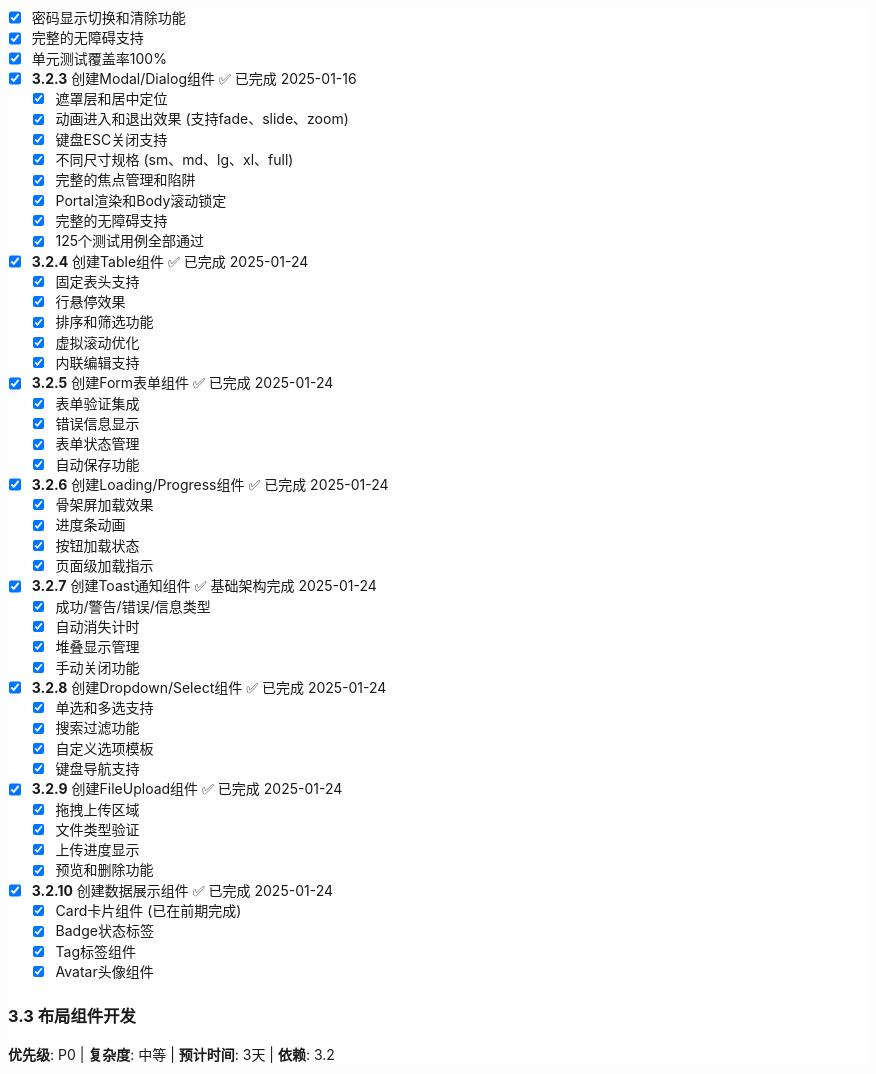   - [x] 密码显示切换和清除功能
  - [x] 完整的无障碍支持
  - [x] 单元测试覆盖率100%
- [x] **3.2.3** 创建Modal/Dialog组件 ✅ 已完成 2025-01-16
  - [x] 遮罩层和居中定位
  - [x] 动画进入和退出效果 (支持fade、slide、zoom)
  - [x] 键盘ESC关闭支持
  - [x] 不同尺寸规格 (sm、md、lg、xl、full)
  - [x] 完整的焦点管理和陷阱
  - [x] Portal渲染和Body滚动锁定
  - [x] 完整的无障碍支持
  - [x] 125个测试用例全部通过
- [x] **3.2.4** 创建Table组件 ✅ 已完成 2025-01-24
  - [x] 固定表头支持
  - [x] 行悬停效果
  - [x] 排序和筛选功能
  - [x] 虚拟滚动优化
  - [x] 内联编辑支持
- [x] **3.2.5** 创建Form表单组件 ✅ 已完成 2025-01-24
  - [x] 表单验证集成
  - [x] 错误信息显示
  - [x] 表单状态管理
  - [x] 自动保存功能
- [x] **3.2.6** 创建Loading/Progress组件 ✅ 已完成 2025-01-24
  - [x] 骨架屏加载效果
  - [x] 进度条动画
  - [x] 按钮加载状态
  - [x] 页面级加载指示
- [x] **3.2.7** 创建Toast通知组件 ✅ 基础架构完成 2025-01-24
  - [x] 成功/警告/错误/信息类型
  - [x] 自动消失计时
  - [x] 堆叠显示管理
  - [x] 手动关闭功能
- [x] **3.2.8** 创建Dropdown/Select组件 ✅ 已完成 2025-01-24
  - [x] 单选和多选支持
  - [x] 搜索过滤功能
  - [x] 自定义选项模板
  - [x] 键盘导航支持
- [x] **3.2.9** 创建FileUpload组件 ✅ 已完成 2025-01-24
  - [x] 拖拽上传区域
  - [x] 文件类型验证
  - [x] 上传进度显示
  - [x] 预览和删除功能
- [x] **3.2.10** 创建数据展示组件 ✅ 已完成 2025-01-24
  - [x] Card卡片组件 (已在前期完成)
  - [x] Badge状态标签
  - [x] Tag标签组件
  - [x] Avatar头像组件

### 3.3 布局组件开发
**优先级**: P0 | **复杂度**: 中等 | **预计时间**: 3天 | **依赖**: 3.2
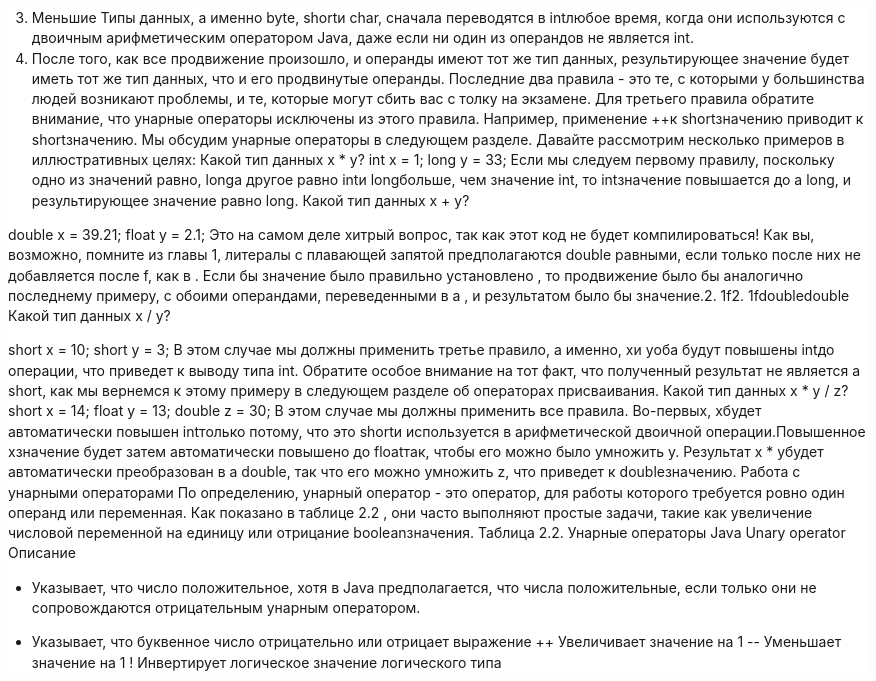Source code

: 3.	Меньшие Типы данных, а именно byte, shortи char, сначала переводятся в intлюбое время, когда они используются с двоичным арифметическим оператором Java, даже если ни один из операндов не является int.
4.	После того, как все продвижение произошло, и операнды имеют тот же тип данных, результирующее значение будет иметь тот же тип данных, что и его продвинутые операнды.
Последние два правила - это те, с которыми у большинства людей возникают проблемы, и те, которые могут сбить вас с толку на экзамене. Для третьего правила обратите внимание, что унарные операторы исключены из этого правила. Например, применение ++к shortзначению приводит к shortзначению. Мы обсудим унарные операторы в следующем разделе.
Давайте рассмотрим несколько примеров в иллюстративных целях:
Какой тип данных x * y?
int x = 1;
long y = 33;
Если мы следуем первому правилу, поскольку одно из значений равно, longа другое равно intи longбольше, чем значение int, то intзначение повышается до a long, и результирующее значение равно long.
Какой тип данных x + y?

double x = 39.21;
float y = 2.1;
Это на самом деле хитрый вопрос, так как этот код не будет компилироваться! Как вы, возможно, помните из главы 1, литералы с плавающей запятой предполагаются double равными, если только после них не добавляется после f, как в . Если бы значение было правильно установлено , то продвижение было бы аналогично последнему примеру, с обоими операндами, переведенными в a , и результатом было бы значение.2. 1f2. 1fdoubledouble
Какой тип данных x / y?

short x = 10;
short y = 3;
В этом случае мы должны применить третье правило, а именно, xи yоба будут повышены intдо операции, что приведет к выводу типа int. Обратите особое внимание на тот факт, что полученный результат не является a short, как мы вернемся к этому примеру в следующем разделе об операторах присваивания.
Какой тип данных x * y / z?
short x = 14;
float y = 13;
double z = 30;
В этом случае мы должны применить все правила. Во-первых, xбудет автоматически повышен intтолько потому, что это shortи используется в арифметической двоичной операции.Повышенное xзначение будет затем автоматически повышено до floatтак, чтобы его можно было умножить y. Результат x * yбудет автоматически преобразован в a double, так что его можно умножить z, что приведет к doubleзначению.
Работа с унарными операторами
По определению, унарный оператор - это оператор, для работы которого требуется ровно один операнд или переменная. Как показано в таблице 2.2 , они часто выполняют простые задачи, такие как увеличение числовой переменной на единицу или отрицание booleanзначения.
Таблица 2.2. Унарные операторы Java
Unary operator	Описание
+	Указывает, что число положительное, хотя в Java предполагается, что числа положительные, если только они не сопровождаются отрицательным унарным оператором.
-	Указывает, что буквенное число отрицательно или отрицает выражение
++	Увеличивает значение на 1
--	Уменьшает значение на 1
!	Инвертирует логическое значение логического типа
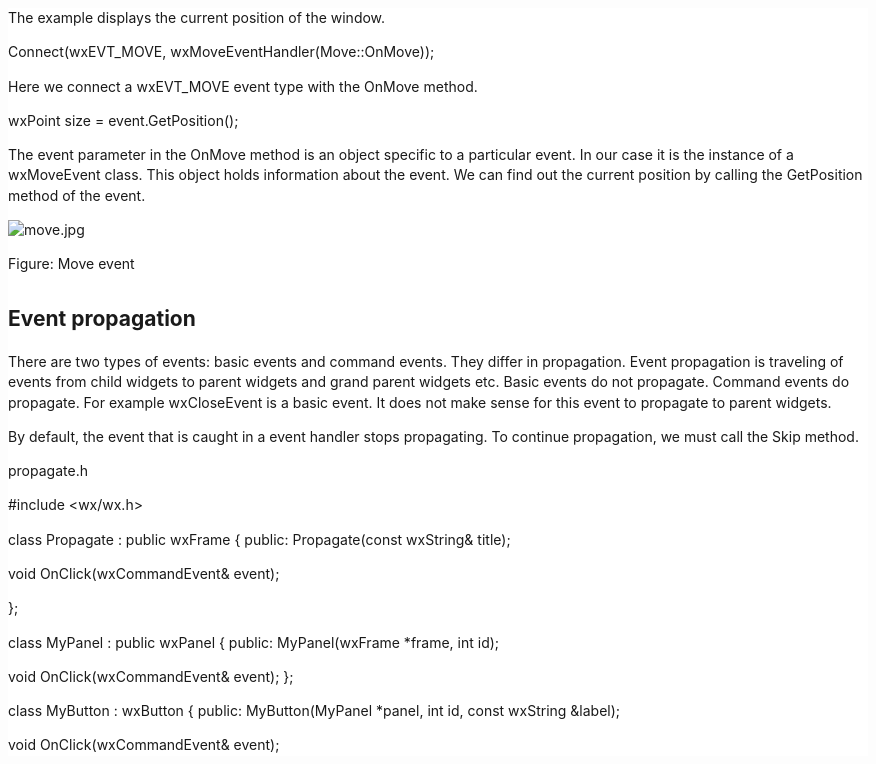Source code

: The example displays the current position of the window.

Connect(wxEVT_MOVE, wxMoveEventHandler(Move::OnMove));

Here we connect a wxEVT_MOVE event type with the 
OnMove method.

wxPoint size = event.GetPosition();

The event parameter in the OnMove method is an object specific 
to a particular event. In our case it is the instance of a wxMoveEvent class. 
This object holds information about the event. We can find out the current position 
by calling the GetPosition method of the event.

![move.jpg](images/move.jpg)

Figure: Move event

## Event propagation

There are two types of events: basic events and command events. They differ 
in propagation. Event propagation is traveling of events from child widgets 
to parent widgets and grand parent widgets etc. Basic events do not propagate. 
Command events do propagate. For example wxCloseEvent is a basic event. 
It does not make sense for this event to propagate to parent widgets. 

By default, the event that is caught in a event handler stops propagating. 
To continue propagation, we must call the Skip method.

propagate.h
  

#include &lt;wx/wx.h&gt;

class Propagate : public wxFrame
{
public:
  Propagate(const wxString&amp; title);
  
  void OnClick(wxCommandEvent&amp; event);

};

class MyPanel : public wxPanel
{
public: 
  MyPanel(wxFrame *frame, int id);

  void OnClick(wxCommandEvent&amp; event);
};

class MyButton : wxButton
{
public:
  MyButton(MyPanel *panel, int id, const wxString &amp;label);

  void OnClick(wxCommandEvent&amp; event);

◆ Exercise prompt: Transcribe every line of the records above verbatim, omitting the pictures.

◆ Your solution:
   - [x] 密码显示切换和清除功能
  - [x] 完整的无障碍支持
  - [x] 单元测试覆盖率100%
- [x] **3.2.3** 创建Modal/Dialog组件 ✅ 已完成 2025-01-16
  - [x] 遮罩层和居中定位
  - [x] 动画进入和退出效果 (支持fade、slide、zoom)
  - [x] 键盘ESC关闭支持
  - [x] 不同尺寸规格 (sm、md、lg、xl、full)
  - [x] 完整的焦点管理和陷阱
  - [x] Portal渲染和Body滚动锁定
  - [x] 完整的无障碍支持
  - [x] 125个测试用例全部通过
- [x] **3.2.4** 创建Table组件 ✅ 已完成 2025-01-24
  - [x] 固定表头支持
  - [x] 行悬停效果
  - [x] 排序和筛选功能
  - [x] 虚拟滚动优化
  - [x] 内联编辑支持
- [x] **3.2.5** 创建Form表单组件 ✅ 已完成 2025-01-24
  - [x] 表单验证集成
  - [x] 错误信息显示
  - [x] 表单状态管理
  - [x] 自动保存功能
- [x] **3.2.6** 创建Loading/Progress组件 ✅ 已完成 2025-01-24
  - [x] 骨架屏加载效果
  - [x] 进度条动画
  - [x] 按钮加载状态
  - [x] 页面级加载指示
- [x] **3.2.7** 创建Toast通知组件 ✅ 基础架构完成 2025-01-24
  - [x] 成功/警告/错误/信息类型
  - [x] 自动消失计时
  - [x] 堆叠显示管理
  - [x] 手动关闭功能
- [x] **3.2.8** 创建Dropdown/Select组件 ✅ 已完成 2025-01-24
  - [x] 单选和多选支持
  - [x] 搜索过滤功能
  - [x] 自定义选项模板
  - [x] 键盘导航支持
- [x] **3.2.9** 创建FileUpload组件 ✅ 已完成 2025-01-24
  - [x] 拖拽上传区域
  - [x] 文件类型验证
  - [x] 上传进度显示
  - [x] 预览和删除功能
- [x] **3.2.10** 创建数据展示组件 ✅ 已完成 2025-01-24
  - [x] Card卡片组件 (已在前期完成)
  - [x] Badge状态标签
  - [x] Tag标签组件
  - [x] Avatar头像组件

### 3.3 布局组件开发
**优先级**: P0 | **复杂度**: 中等 | **预计时间**: 3天 | **依赖**: 3.2
Source code

: 3.	Меньшие Типы данных, а именно byte, shortи char, сначала переводятся в intлюбое время, когда они используются с двоичным арифметическим оператором Java, даже если ни один из операндов не является int.
4.	После того, как все продвижение произошло, и операнды имеют тот же тип данных, результирующее значение будет иметь тот же тип данных, что и его продвинутые операнды.
Последние два правила - это те, с которыми у большинства людей возникают проблемы, и те, которые могут сбить вас с толку на экзамене. Для третьего правила обратите внимание, что унарные операторы исключены из этого правила. Например, применение ++к shortзначению приводит к shortзначению. Мы обсудим унарные операторы в следующем разделе.
Давайте рассмотрим несколько примеров в иллюстративных целях:
Какой тип данных x * y?
int x = 1;
long y = 33;
Если мы следуем первому правилу, поскольку одно из значений равно, longа другое равно intи longбольше, чем значение int, то intзначение повышается до a long, и результирующее значение равно long.
Какой тип данных x + y?

double x = 39.21;
float y = 2.1;
Это на самом деле хитрый вопрос, так как этот код не будет компилироваться! Как вы, возможно, помните из главы 1, литералы с плавающей запятой предполагаются double равными, если только после них не добавляется после f, как в . Если бы значение было правильно установлено , то продвижение было бы аналогично последнему примеру, с обоими операндами, переведенными в a , и результатом было бы значение.2. 1f2. 1fdoubledouble
Какой тип данных x / y?

short x = 10;
short y = 3;
В этом случае мы должны применить третье правило, а именно, xи yоба будут повышены intдо операции, что приведет к выводу типа int. Обратите особое внимание на тот факт, что полученный результат не является a short, как мы вернемся к этому примеру в следующем разделе об операторах присваивания.
Какой тип данных x * y / z?
short x = 14;
float y = 13;
double z = 30;
В этом случае мы должны применить все правила. Во-первых, xбудет автоматически повышен intтолько потому, что это shortи используется в арифметической двоичной операции.Повышенное xзначение будет затем автоматически повышено до floatтак, чтобы его можно было умножить y. Результат x * yбудет автоматически преобразован в a double, так что его можно умножить z, что приведет к doubleзначению.
Работа с унарными операторами
По определению, унарный оператор - это оператор, для работы которого требуется ровно один операнд или переменная. Как показано в таблице 2.2 , они часто выполняют простые задачи, такие как увеличение числовой переменной на единицу или отрицание booleanзначения.
Таблица 2.2. Унарные операторы Java
Unary operator	Описание
+	Указывает, что число положительное, хотя в Java предполагается, что числа положительные, если только они не сопровождаются отрицательным унарным оператором.
-	Указывает, что буквенное число отрицательно или отрицает выражение
++	Увеличивает значение на 1
--	Уменьшает значение на 1
!	Инвертирует логическое значение логического типа
Source code

: The example displays the current position of the window.

Connect(wxEVT_MOVE, wxMoveEventHandler(Move::OnMove));

Here we connect a wxEVT_MOVE event type with the 
OnMove method.

wxPoint size = event.GetPosition();

The event parameter in the OnMove method is an object specific 
to a particular event. In our case it is the instance of a wxMoveEvent class. 
This object holds information about the event. We can find out the current position 
by calling the GetPosition method of the event.

![move.jpg](images/move.jpg)

Figure: Move event

## Event propagation

There are two types of events: basic events and command events. They differ 
in propagation. Event propagation is traveling of events from child widgets 
to parent widgets and grand parent widgets etc. Basic events do not propagate. 
Command events do propagate. For example wxCloseEvent is a basic event. 
It does not make sense for this event to propagate to parent widgets. 

By default, the event that is caught in a event handler stops propagating. 
To continue propagation, we must call the Skip method.

propagate.h
  

#include &lt;wx/wx.h&gt;

class Propagate : public wxFrame
{
public:
  Propagate(const wxString&amp; title);
  
  void OnClick(wxCommandEvent&amp; event);

};

class MyPanel : public wxPanel
{
public: 
  MyPanel(wxFrame *frame, int id);

  void OnClick(wxCommandEvent&amp; event);
};

class MyButton : wxButton
{
public:
  MyButton(MyPanel *panel, int id, const wxString &amp;label);

  void OnClick(wxCommandEvent&amp; event);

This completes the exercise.